Heat Factor: It’s a pretty juicy one
Character Chemistry: They’re an instant connection that kind of shifts and evolves over time
Plot: Brinkley is working semi-undercover as a Heartbreaker—she goes out and exacts revenge on men who are wronging women. She ends up flunking a mark (who is named Mark!) and is shocked to discover that Mark is hired to be her new trainee…but everyone is lying and it’s a real mess.
Overall: I loathed whole parts of this book but I’m pretty sure the author did it to me on purpose because it all kind of fed into the ending.

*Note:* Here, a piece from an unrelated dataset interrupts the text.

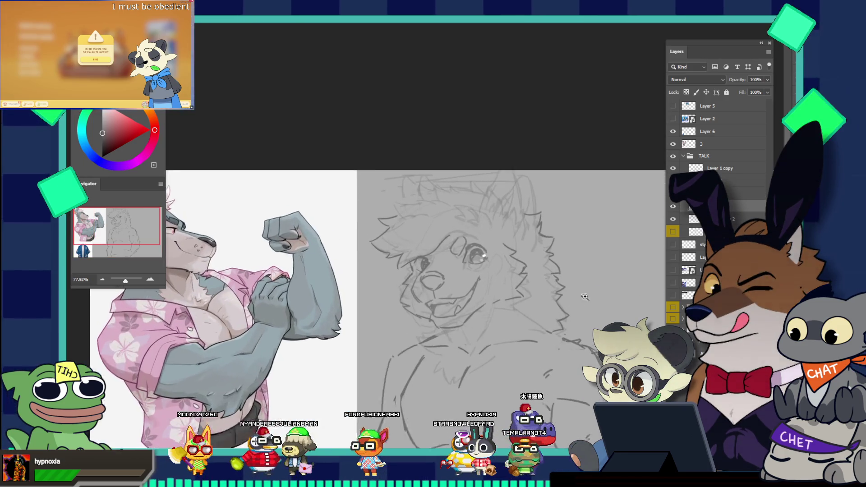
left_click_drag(557, 314, 591, 265)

So. Let’s just say you took The Devil Wears Prada but instead of fashion it’s psychological warfare and social ruin for hire. Are you with me? That’s the very basic setup for this book.
Brinkley was in a really terrible relationship that led to her leaving her elite Master’s program and losing most of her so-called friends. Right in the midst of her spectacular breakdown, she’s approached by the owner of Heartbreak for Hire and ends up working Egos, where she takes down big-headed men who mess with women who didn’t deserve it.
However. One day she goes out to meet her mark/Mark, and after a few tiny errors (he’s a really cute professor/metal detectorist who likes to wear argyle—SWOON, who could blame her), she very accidentally ends up at his place, with her boss trying to contact her, all kinds of in delicto flagrante.
So Mark ends up getting hired by this really kind of disturbing boss to shadow Brinkley and see how she does what she does. In the process they end up discovering they’re a really good pair. Mark is really solid and thoughtful, and Brinkley is…she’s a hot mess. And she’s devilishly funny…like, I did a few choke-laughs out of shock/delight. She’s also a really sloppy main character, which was fun because you just don’t see many of those!! At one point, Mark thoughtfully hangs up an article of clothing in her closet and points out that it’s the only one there because the rest are on the floor.
Here are the things I loved about this book—she has REALLY complicated relationships with everyone and everything. So there was a lot to resolve, and it was satisfying. I would argue her relationship with her mother almost eclipsed her relationship with Mark in terms of disaster and development, which is saying a lot. She’s an aspiring painter and gallery owner hopeful, who has been saving up for ages and just won’t take the next step, and it’s so fun to watch her take the leap. Her psyche is just dang INTERESTING, and normally someone with this many loose ends would be aggravating. I don’t really know how she isn’t, but she’s really self-aware…so that could be it.
I loathed this book about ⅓ of the way through, because both the boss and the schtick were so slimy to me. I felt like the boss was set up to be this heroine avenger, empowering women by hurting men and that just felt really…gross. And I loathed it because I didn’t get any sense that the characters knew it! But, oh, me of little faith, the author weaves it all together and gathers up all the reader rage and rights all the wrongs and it turns out really well. There are absolutely some bits that I felt were a little unfair to men, and believe me when I say that not a single one of the characters is a bastion of moral character, so if you get really turned off by a Hero who, for example, lies to and uses the Heroine before he’s like, oh, perhaps I ought not treat someone that way, or if you get really disgusted when a Heroine is like, I lied to you and caused you harm and that is a-ok, but you did a lateral harm and need to be severely punished, you won’t walk away totally satisfied here. Like I said, it’s a hot mess but it’s a really riveting hot mess.
I voluntarily read and reviewed a complimentary copy of this book. All thoughts and opinions are my own. We disclose this in accordance with 16 CFR §255.